The rapid influx of Charedim into the neighbourhood is being met with unusually vocal opposition from secularists, and the area has come to symbolise the larger battle over the character of Israel’s capital.

In recent months strident secularists have waged a successful campaign to shut down unauthorised Charedi kindergartens that have proliferated in recent years and gained a pledge from the city to remove an unlicensed eruv. In July the Hebrew University cancelled a tender for selling its dormitories in the area after it became apparent that a Charedi group would win.

But just before Rosh Hashana Charedi investors gained a tender for building 216 apartments on Antenna Hill, between Kiryat Yovel and the Charedi Bayit Vagan neighbourhood.

Occupancy of the 4-5 room flats, which should begin three years from now, is expected to impact on Kiryat Yovel’s streets, which have become increasingly mixed. On Zangwill Street, female teenagers dressed in shorts walked back from school on Monday besides yeshivah students in black suits. A billboard advertising succahs that are “the easiest in the world to assemble” stood by one calling on secular residents to “rally for a free Jerusalem”.

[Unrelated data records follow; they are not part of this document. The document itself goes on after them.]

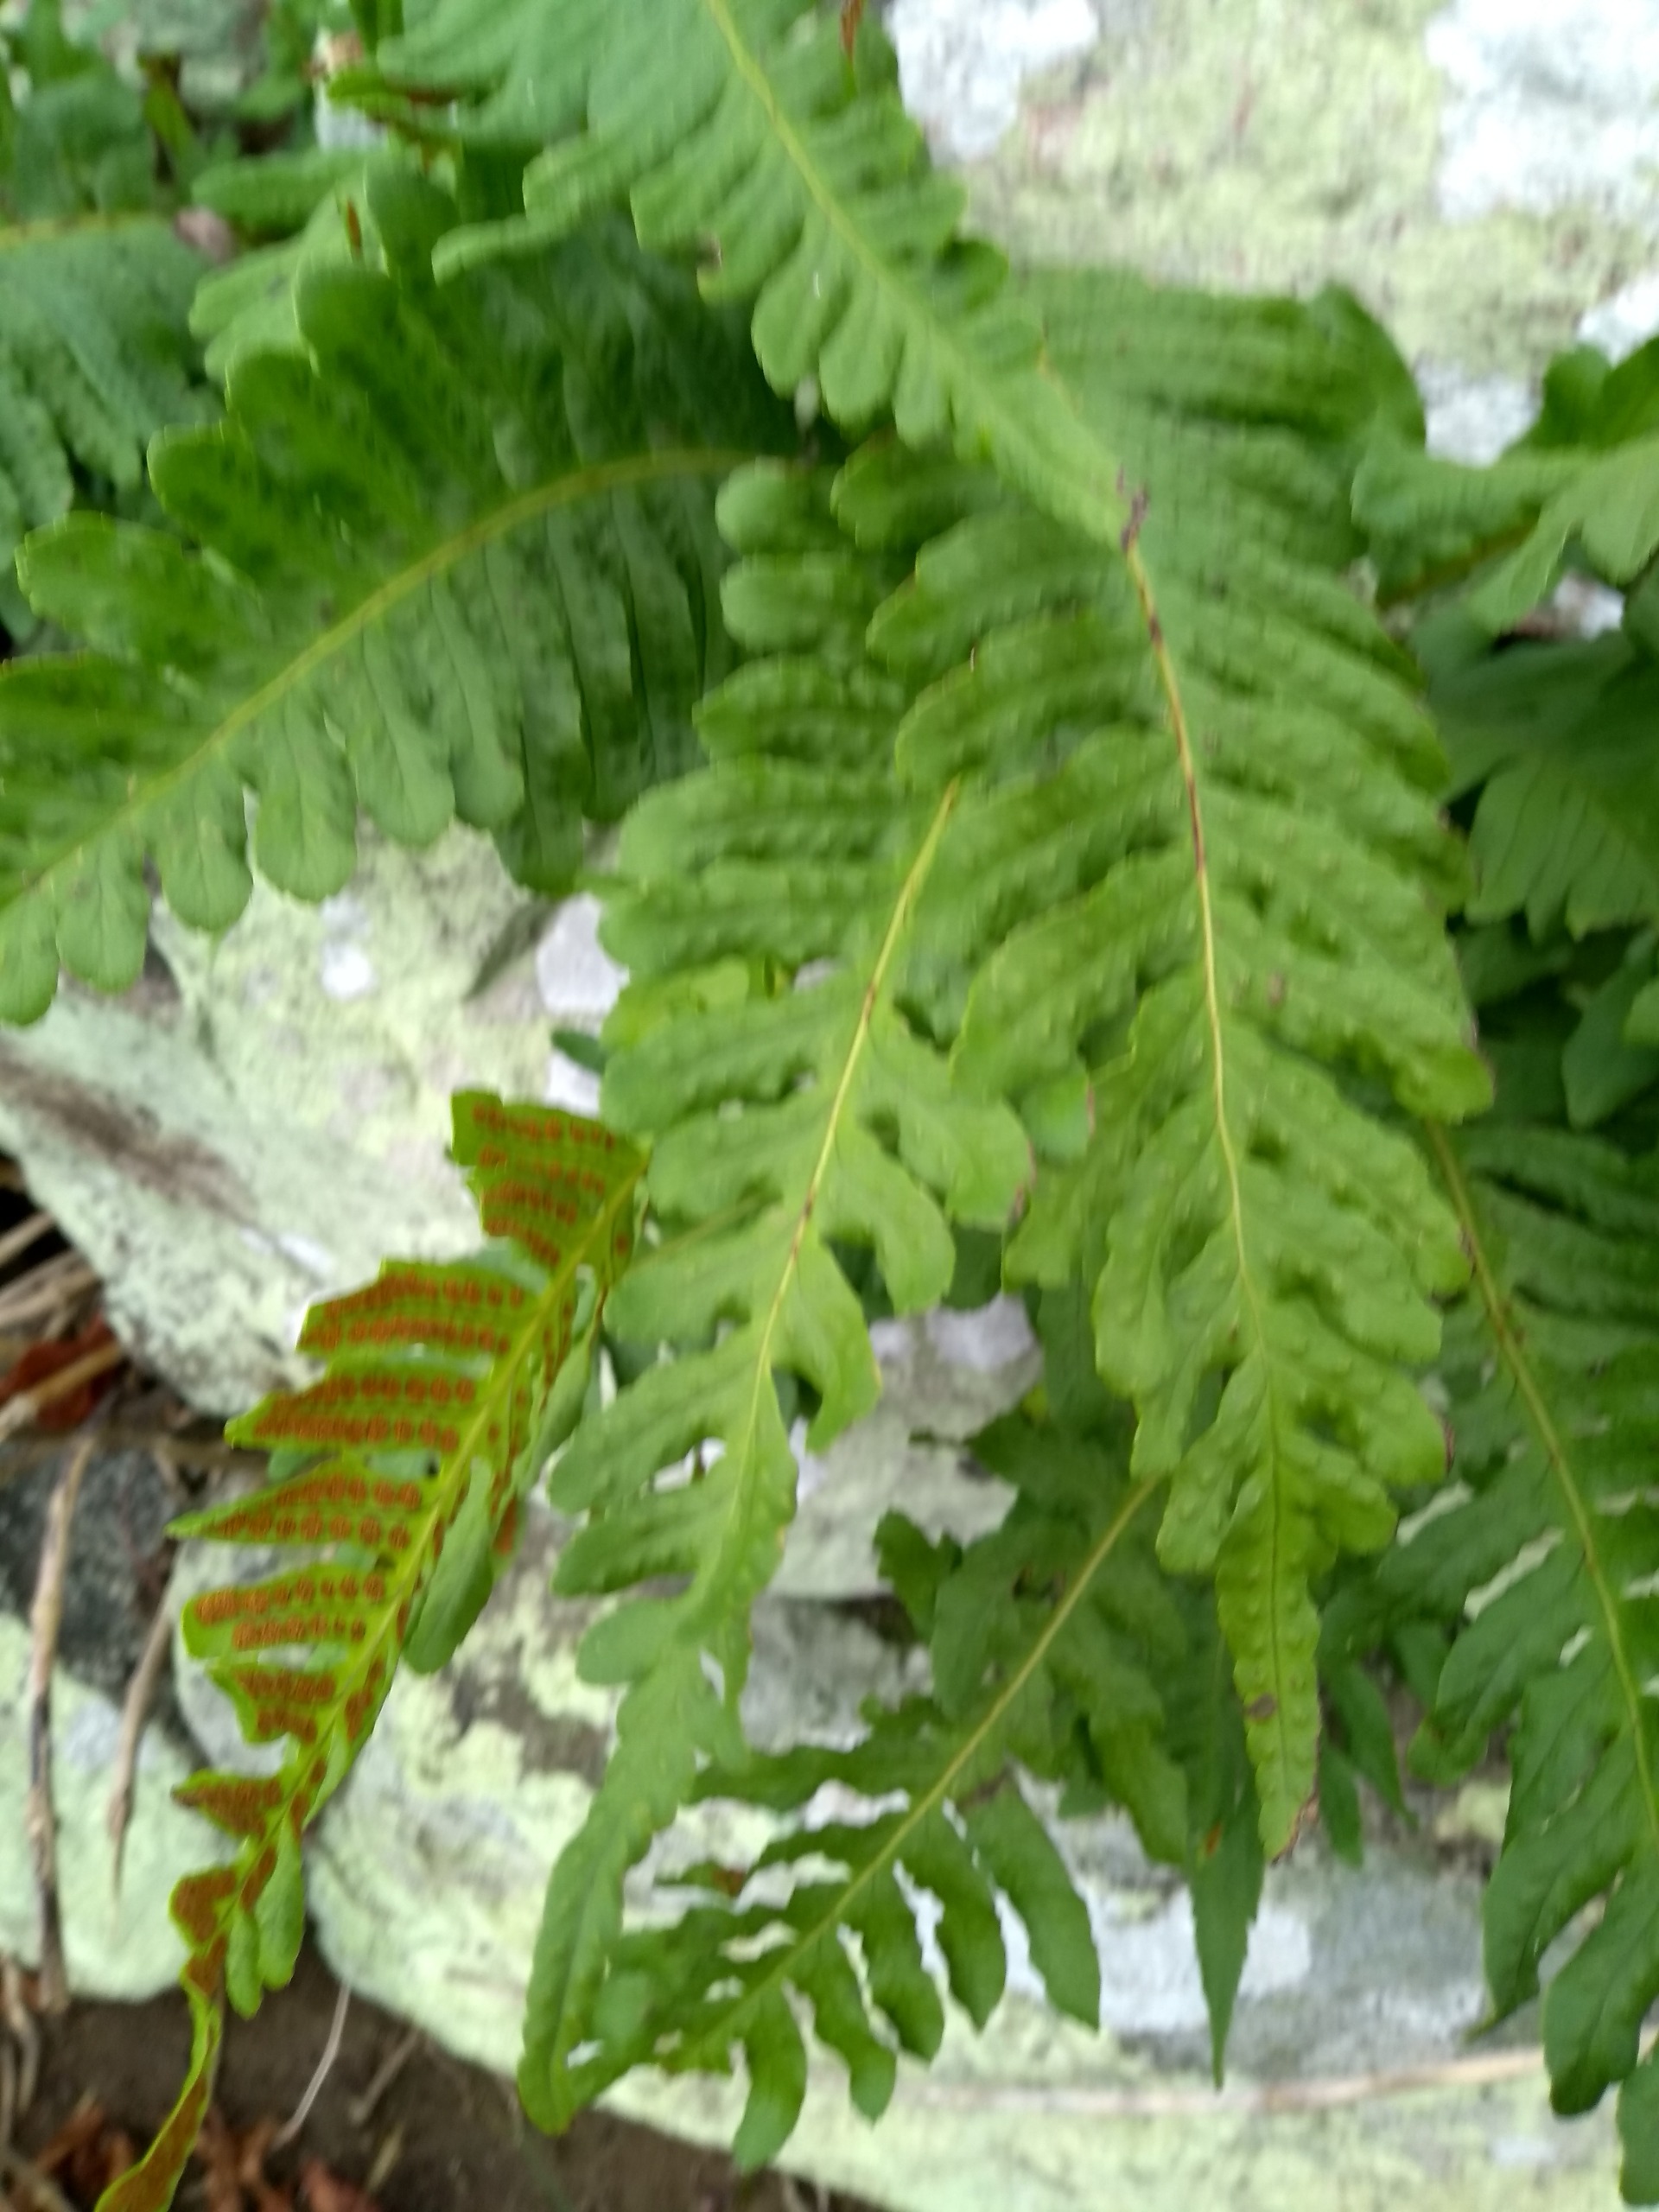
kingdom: Plantae
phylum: Tracheophyta
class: Polypodiopsida
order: Polypodiales
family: Polypodiaceae
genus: Polypodium
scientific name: Polypodium vulgare
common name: Almindelig engelsød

Most of the new apartments will house people from Bayit Vagan, where there is a severe housing shortage. Arye Holzer, a Charedi lawyer who submitted the bid, said that a commercial area will also be built.

“I don’t think there will be friction” between Bayit Vagan and Kiryat Yovel because of the project, he said.

But secular Kiryat Yovel residents are worried about having more than 1,000 new Charedi neighbours.

“Already on shabbat, Charedim they walk in the middle of the street,” said Judith Sudilovsky, a journalist who lives locally. “It’s their way of doing things: not to take into consideration that this is not a religious neighbourhood and that people drive here. This project is at the entrance to the neighbourhood and you wonder how long they will let us drive in and out there. How long will it be until they close it? It’s like being imprisoned in your own neighbourhood.”

A religious immigrant from the UK, who asked not to be identified, said she blamed both sides for the tension.

“There are religious people here who deliberately antagonise and secular people who do the same. You can’t have an argument without two sides.”